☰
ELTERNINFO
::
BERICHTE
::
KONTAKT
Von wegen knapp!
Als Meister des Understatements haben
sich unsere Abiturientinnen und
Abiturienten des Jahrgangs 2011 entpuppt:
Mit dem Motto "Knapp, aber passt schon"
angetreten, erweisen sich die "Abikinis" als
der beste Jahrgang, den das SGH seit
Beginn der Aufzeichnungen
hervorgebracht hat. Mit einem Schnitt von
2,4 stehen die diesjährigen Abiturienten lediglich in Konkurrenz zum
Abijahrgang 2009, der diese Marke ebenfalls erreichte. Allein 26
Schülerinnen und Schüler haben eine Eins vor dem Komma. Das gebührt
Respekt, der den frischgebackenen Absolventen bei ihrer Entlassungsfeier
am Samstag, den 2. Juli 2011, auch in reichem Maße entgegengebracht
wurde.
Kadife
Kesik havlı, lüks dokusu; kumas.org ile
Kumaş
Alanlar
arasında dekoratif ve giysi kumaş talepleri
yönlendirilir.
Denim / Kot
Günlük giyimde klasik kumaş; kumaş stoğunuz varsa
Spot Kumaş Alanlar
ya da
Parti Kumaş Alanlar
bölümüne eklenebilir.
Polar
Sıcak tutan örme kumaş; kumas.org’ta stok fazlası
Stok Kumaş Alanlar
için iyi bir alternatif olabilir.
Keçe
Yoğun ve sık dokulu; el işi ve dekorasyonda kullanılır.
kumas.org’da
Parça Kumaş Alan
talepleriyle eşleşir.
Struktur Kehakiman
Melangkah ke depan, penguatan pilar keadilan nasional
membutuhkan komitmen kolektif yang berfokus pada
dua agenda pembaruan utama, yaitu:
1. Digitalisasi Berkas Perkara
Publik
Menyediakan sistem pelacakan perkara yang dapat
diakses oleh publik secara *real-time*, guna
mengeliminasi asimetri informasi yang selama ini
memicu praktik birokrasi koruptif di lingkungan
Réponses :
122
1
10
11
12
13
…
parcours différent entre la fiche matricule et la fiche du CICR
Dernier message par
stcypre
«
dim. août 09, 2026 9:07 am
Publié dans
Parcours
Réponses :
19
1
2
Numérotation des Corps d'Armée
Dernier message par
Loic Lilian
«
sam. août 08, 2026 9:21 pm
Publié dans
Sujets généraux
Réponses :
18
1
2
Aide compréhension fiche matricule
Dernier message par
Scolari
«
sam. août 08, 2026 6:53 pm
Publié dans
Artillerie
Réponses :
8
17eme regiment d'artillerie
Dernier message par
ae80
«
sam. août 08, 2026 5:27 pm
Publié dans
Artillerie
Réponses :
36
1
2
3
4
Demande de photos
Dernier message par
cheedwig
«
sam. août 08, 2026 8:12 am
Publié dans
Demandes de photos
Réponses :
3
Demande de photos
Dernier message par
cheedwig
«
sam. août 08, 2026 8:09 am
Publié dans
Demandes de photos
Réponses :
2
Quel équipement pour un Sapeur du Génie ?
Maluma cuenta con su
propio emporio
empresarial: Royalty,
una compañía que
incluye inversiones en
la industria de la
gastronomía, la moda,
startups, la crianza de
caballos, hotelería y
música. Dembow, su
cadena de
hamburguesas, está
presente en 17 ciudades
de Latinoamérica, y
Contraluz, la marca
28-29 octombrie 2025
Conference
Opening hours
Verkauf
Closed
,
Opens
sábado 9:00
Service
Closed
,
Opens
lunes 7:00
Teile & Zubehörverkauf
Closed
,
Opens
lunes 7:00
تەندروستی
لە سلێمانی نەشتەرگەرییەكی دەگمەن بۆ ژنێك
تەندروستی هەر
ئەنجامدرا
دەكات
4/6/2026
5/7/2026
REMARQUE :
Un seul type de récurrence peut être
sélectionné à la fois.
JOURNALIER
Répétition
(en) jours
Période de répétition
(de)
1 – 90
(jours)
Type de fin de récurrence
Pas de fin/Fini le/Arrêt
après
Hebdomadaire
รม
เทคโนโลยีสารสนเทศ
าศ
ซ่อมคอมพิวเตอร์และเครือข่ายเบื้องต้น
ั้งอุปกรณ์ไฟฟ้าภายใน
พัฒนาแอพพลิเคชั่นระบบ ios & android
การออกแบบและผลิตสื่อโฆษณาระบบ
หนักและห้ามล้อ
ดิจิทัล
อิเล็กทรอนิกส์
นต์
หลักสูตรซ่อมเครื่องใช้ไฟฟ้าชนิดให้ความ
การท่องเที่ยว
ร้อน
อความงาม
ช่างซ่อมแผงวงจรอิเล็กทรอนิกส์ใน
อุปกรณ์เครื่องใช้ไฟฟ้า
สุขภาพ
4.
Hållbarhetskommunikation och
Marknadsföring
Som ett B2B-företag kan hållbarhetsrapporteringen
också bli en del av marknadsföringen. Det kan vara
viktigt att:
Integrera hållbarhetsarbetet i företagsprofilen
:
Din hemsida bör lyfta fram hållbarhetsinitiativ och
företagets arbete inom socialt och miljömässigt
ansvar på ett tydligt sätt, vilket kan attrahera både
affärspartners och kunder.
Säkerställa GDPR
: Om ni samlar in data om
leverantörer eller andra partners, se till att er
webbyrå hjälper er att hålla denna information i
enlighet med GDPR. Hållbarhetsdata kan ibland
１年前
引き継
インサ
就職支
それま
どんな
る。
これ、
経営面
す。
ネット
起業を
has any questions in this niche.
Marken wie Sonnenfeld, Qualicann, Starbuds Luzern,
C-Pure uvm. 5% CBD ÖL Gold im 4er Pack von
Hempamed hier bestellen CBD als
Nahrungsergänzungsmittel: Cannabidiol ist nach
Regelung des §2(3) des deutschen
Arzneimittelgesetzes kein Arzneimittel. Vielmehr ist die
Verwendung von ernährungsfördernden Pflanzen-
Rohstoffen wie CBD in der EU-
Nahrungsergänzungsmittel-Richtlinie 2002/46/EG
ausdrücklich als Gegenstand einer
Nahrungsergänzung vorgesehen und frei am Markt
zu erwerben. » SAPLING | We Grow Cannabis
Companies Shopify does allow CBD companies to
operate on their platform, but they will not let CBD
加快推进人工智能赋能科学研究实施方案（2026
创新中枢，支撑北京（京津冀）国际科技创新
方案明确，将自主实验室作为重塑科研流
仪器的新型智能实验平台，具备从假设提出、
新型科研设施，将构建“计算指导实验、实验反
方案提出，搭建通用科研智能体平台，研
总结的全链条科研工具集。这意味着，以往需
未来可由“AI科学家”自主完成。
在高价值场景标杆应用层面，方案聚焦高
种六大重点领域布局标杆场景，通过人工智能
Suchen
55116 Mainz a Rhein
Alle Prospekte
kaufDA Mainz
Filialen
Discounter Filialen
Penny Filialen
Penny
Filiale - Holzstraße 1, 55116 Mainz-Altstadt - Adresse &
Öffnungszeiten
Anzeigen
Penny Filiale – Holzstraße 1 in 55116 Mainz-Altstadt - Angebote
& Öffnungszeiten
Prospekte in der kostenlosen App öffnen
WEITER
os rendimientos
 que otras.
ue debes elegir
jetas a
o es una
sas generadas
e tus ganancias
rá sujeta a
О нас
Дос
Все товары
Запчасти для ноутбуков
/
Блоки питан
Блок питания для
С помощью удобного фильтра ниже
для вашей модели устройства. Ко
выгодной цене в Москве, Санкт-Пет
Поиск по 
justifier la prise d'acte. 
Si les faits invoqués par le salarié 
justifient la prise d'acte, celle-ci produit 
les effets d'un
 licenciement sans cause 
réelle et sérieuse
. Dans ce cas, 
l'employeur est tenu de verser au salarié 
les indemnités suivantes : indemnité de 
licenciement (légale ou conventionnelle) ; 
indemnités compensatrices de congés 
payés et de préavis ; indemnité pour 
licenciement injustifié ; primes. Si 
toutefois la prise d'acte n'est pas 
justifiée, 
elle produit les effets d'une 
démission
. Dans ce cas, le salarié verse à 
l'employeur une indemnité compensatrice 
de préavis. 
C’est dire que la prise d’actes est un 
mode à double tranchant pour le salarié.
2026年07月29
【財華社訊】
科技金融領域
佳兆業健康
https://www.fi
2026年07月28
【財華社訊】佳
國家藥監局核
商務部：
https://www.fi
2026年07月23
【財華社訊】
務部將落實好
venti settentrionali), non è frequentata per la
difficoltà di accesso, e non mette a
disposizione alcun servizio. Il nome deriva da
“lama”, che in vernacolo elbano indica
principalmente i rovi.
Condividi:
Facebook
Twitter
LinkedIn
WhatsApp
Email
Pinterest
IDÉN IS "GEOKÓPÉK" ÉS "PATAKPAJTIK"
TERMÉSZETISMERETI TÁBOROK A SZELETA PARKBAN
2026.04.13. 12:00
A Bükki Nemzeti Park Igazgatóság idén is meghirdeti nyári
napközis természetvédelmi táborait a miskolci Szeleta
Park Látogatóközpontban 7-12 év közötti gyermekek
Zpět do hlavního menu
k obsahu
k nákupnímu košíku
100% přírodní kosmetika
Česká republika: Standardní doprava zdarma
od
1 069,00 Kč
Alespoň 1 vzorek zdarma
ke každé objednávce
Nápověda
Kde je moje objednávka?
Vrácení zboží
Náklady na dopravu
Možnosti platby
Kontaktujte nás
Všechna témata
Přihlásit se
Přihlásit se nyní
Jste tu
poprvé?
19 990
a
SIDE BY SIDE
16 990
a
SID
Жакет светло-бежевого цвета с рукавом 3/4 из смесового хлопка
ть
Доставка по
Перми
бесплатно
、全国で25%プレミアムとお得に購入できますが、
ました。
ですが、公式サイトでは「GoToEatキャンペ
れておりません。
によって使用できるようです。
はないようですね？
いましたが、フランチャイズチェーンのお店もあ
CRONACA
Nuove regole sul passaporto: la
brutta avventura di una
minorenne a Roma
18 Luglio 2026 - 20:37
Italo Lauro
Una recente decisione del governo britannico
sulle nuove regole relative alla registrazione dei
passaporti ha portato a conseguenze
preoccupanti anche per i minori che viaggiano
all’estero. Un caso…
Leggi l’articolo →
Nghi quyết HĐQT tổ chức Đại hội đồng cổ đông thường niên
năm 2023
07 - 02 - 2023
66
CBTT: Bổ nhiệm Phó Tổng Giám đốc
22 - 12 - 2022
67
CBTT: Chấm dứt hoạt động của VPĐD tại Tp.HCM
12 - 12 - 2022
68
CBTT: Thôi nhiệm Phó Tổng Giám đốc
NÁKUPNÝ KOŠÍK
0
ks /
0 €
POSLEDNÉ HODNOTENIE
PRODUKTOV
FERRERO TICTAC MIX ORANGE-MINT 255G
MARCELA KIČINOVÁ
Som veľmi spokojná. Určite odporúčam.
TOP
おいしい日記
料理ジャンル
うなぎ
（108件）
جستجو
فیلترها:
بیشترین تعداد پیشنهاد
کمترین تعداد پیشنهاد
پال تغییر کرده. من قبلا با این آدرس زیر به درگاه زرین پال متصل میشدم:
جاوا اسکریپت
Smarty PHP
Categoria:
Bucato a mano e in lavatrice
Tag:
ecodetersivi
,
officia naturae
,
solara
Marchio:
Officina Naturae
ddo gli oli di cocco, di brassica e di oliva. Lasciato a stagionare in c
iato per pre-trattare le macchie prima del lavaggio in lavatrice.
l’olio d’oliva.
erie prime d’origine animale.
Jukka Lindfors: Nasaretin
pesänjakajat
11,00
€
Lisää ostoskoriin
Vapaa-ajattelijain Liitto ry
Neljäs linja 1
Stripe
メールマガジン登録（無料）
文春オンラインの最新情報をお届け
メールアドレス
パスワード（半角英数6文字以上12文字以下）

» JOB ITEM: Scan the listing above. Collect all lines with the word "zdarma".

» ANSWER TO THE EXERCISE:
Česká republika: Standardní doprava zdarma
Alespoň 1 vzorek zdarma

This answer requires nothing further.